Avant les années 2000, les pouvoirs publics se sont peu préoccupés des déchets de la construction. Deux décennies plus tard, l’intérêt de l’État pour ce sujet s’est fortement accru. La loi du 10 février 2020 relative à la lutte contre le gaspillage et à l’économie circulaire vient illustrer cette nouvelle volonté de contrôle. Néanmoins, le changement va sans doute un peu trop vite pour la filière. Certes, nul n’est censé ignorer la loi, mais le BTP risque de se retrouver dans l’embarras. Créée en 2014 par l’éco-organisme Récylum (rebaptisé Ecosystem depuis 2019) avec le soutien de l’Agence de l’environnement et de la maîtrise de l’énergie (Ademe), la plate-forme Démoclès a justement pour tâche d’aider les maîtres d’ouvrage et les entreprises à appréhender ces évolutions réglementaires.
Dans cette optique, cette entité a lancé le 12 mars l’appel à projets « 50 maîtres d’ouvrage exemplaires ». Cette opération s’adresse aux responsables de chantiers qui souhaiteraient mettre en pratique les théories de l’économie circulaire, sans bien savoir comment s’y prendre. Les lauréats recevront l’appui de bureaux d’études dans leurs démarches. Ce soutien pourra concerner soit une opération en particulier ou bien l’ensemble de leurs projets. « Il y a une montée progressive des obligations, explique Rym Mtibaa, coordinatrice de la plate-forme Démoclès. Il faut accompagner les acteurs afin qu’ils puissent considérer ces exigences dans leur ensemble. Cet appel d’offres cherche à déclencher une vague de mobilisation chez les maîtres d’ouvrage. Le temps n’est plus au chantier 100 % exemplaire qui reste exposé comme un trophée sur un coin de la cheminée. » Le dépôt des candidatures s'est effectué jusqu’au 30 avril prochain, « mais nous continuerons jusqu’à atteindre les cinquante participants », précise la coordinatrice.
Au nom de la loi
Si cette action vise avant tout à transmettre de bonnes pratiques, elle pourrait aussi donner une meilleure vision de la situation à l’Ademe et aux membres de Démoclès. La loi du 10 février les enjoint en effet de réfléchir à deux grands problèmes : la traçabilité des déchets du secteur et l’application du concept de « responsabilité élargie du producteur » (REP) à tous les rebuts du BTP. Pour le moment, aucune décision n’est prise quant à ces questions. « La traçabilité constitue une mesure importante. Aujourd’hui, les maîtres d’ouvrage ont des difficultés à prouver que leurs déchets sont valorisés. Et les entreprises de construction peinent à leur répondre, constate Christian Brabant, directeur général d’Ecosystem. Il faut donc que nous réussissions à garder tout le monde dans la boucle. La forme de l’outil dépendra aussi du schéma choisi pour la REP. »

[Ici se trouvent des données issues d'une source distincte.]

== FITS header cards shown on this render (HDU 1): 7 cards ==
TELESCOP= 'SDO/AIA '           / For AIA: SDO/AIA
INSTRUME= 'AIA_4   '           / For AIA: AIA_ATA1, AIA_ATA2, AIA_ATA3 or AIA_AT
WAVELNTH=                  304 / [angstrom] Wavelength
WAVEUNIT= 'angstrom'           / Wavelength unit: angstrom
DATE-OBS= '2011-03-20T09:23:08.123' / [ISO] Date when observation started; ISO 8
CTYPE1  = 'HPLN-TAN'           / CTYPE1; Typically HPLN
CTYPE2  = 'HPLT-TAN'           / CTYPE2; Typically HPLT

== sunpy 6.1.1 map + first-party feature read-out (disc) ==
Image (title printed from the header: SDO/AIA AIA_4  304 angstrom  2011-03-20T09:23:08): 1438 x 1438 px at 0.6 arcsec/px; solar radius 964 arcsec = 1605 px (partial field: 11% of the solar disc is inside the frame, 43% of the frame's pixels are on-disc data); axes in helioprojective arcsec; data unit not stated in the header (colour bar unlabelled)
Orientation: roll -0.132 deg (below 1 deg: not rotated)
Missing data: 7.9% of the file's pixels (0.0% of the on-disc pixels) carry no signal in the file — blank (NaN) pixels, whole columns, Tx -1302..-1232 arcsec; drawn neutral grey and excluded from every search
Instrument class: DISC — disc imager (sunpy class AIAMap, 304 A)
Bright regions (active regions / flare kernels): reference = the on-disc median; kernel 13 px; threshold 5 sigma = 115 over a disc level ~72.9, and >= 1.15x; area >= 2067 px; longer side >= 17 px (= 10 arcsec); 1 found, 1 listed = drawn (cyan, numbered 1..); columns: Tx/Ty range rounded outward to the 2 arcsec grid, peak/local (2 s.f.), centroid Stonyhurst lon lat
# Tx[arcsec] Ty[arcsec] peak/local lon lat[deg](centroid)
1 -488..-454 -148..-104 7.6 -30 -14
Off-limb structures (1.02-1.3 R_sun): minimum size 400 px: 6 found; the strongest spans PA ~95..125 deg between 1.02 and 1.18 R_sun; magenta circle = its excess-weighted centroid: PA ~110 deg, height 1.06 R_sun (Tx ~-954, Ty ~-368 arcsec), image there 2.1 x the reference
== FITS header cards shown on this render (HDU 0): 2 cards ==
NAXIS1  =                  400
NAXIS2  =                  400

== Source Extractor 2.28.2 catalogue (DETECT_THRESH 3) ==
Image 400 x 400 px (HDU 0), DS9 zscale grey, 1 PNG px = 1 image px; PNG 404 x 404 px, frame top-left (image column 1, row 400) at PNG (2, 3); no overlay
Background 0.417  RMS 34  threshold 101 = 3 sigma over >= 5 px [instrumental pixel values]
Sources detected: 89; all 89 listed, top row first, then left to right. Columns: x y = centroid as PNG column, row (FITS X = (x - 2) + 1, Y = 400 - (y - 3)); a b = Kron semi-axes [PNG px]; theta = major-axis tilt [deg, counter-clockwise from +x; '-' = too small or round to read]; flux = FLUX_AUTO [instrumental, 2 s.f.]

Pour l’heure, ce schéma paraît loin d’être établi. Arnaud Leroy, le président de l’Ademe, n’écarte aucune piste : « Il y a une multitude de possibilités. Le sujet est conséquent et nous ne souhaitons pas nous mettre en porte-à-faux avec Bruxelles. Par ailleurs, nous touchons à un domaine très sensible où des modèles commerciaux existent déjà. » Ces derniers peuvent se prévaloir d’une certaine efficacité. Parmi les quelques 42 millions de tonnes de matériaux mis à la benne par les chantiers, Démoclès souligne que les 31 millions de tonnes de déchets inertes sont « globalement bien valorisées ». D’ici la fin de l’année, l’établissement public devrait rendre au Ministère une première étude à ce propos. « Nous ferons au mieux en fonction du calendrier », indique le président. Selon la loi, la REP devrait s’appliquer au BTP à compter du 1er janvier 2022.